Entró en la librería donde él compraba libros para ella. Ese lugar lleno de olor a papel, madera y tinta. Luciano siempre decía:
—Un libro puede salvarte de cualquier tormenta.
Ella nunca lo contradijo.
Caminó entre los pasillos con la vista borrosa.
Sus dedos se deslizaban por los lomos de los libros, recordando cada historia que él le había regalado:
Un libro para cuando estaba triste.
Uno para cuando estaba feliz.
Uno que decía que el amor verdadero siempre encuentra su camino.
Amara se detuvo frente a la sección de poesía, la favorita de Luciano.
Sacó un libro al azar.
Lo abrió.
En la primera página había un poema marcado.
“El amor no muere,
solo cambia de casa.”
Amara se llevó la mano a la boca para no sollozar.
Cerró el libro y lo abrazó contra su pecho.
Una de las empleadas de la librería, una mujer mayor con lentes redondos, la reconoció.
—Tú venías con el muchacho de sonrisa bonita —dijo suavemente.
Amara asintió, incapaz de hablar.
La mujer la miró con ternura.
—Él siempre buscaba poemas para ti.
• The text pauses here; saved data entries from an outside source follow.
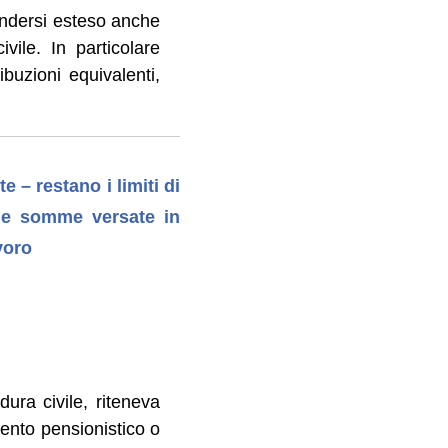
endersi esteso anche
vile. In particolare
ibuzioni equivalenti,
e – restano i limiti di
» le somme versate in
voro
dura civile, riteneva
mento pensionistico o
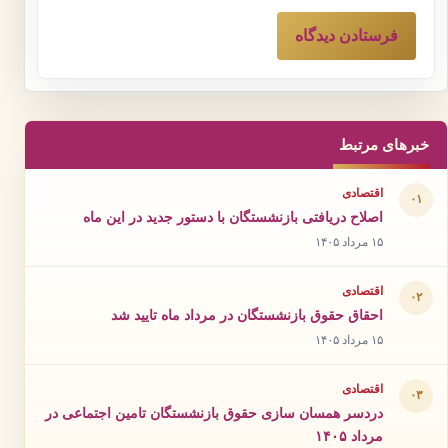
خبرهای مرتبط
اقتصادی
۰۱
اصلاح دریافتی بازنشستگان با دستور جدید در این ماه
۱۵ مرداد ۱۴۰۵
اقتصادی
۰۲
احقاق حقوق بازنشستگان در مرداد ماه تایید شد
۱۵ مرداد ۱۴۰۵
اقتصادی
۰۳
دردسر همسان سازی حقوق بازنشستگان تامین اجتماعی در
مرداد ۱۴۰۵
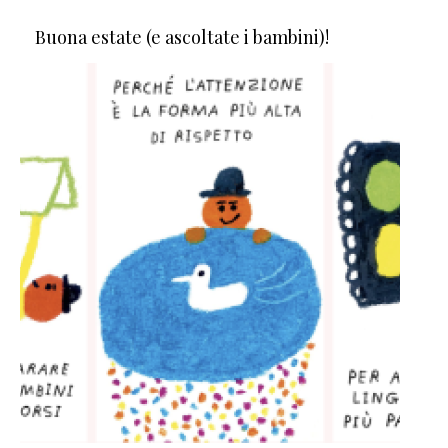
Buona estate (e ascoltate i bambini)!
Siempre hablaba de ti.
Esas palabras fueron un golpe directo al corazón.
Pero también un abrazo inesperado.
SU CASA NO ES SU CASA SIN ÉL
Cuando regresó a casa, la tarde comenzaba a caer.
Entró y sintió cómo el silencio se expandía por cada rincón, enorme, oscuro, inquebrantable.
Se recostó en el sofá.
Miró el techo.
Suspiró.
Y sacó la libreta donde escribía las cartas.
Con el corazón adolorido, escribió la tercera:
Luciano,
hoy visité los lugares donde aún vives.
El café donde me regalaste risas.
El parque donde me enseñaste a no tener miedo.
La librería donde encontraste palabras para mí.
Y me di cuenta de algo que duele demasiado:
los lugares ya no me reconocen sin ti.
O tal vez soy yo quien ya no reconoce la vida sin tu presencia.
¿Dónde estás ahora?
¿Dónde guardo las partes de ti que todavía siento?
Hoy intenté encontrarte…
pero todo lo que encontré fue silencio.
Doblar la carta le tomó tiempo.
Cada movimiento parecía un adiós.
La colocó en la caja azul, despacio, como si estuviera guardando un pedazo de su alma.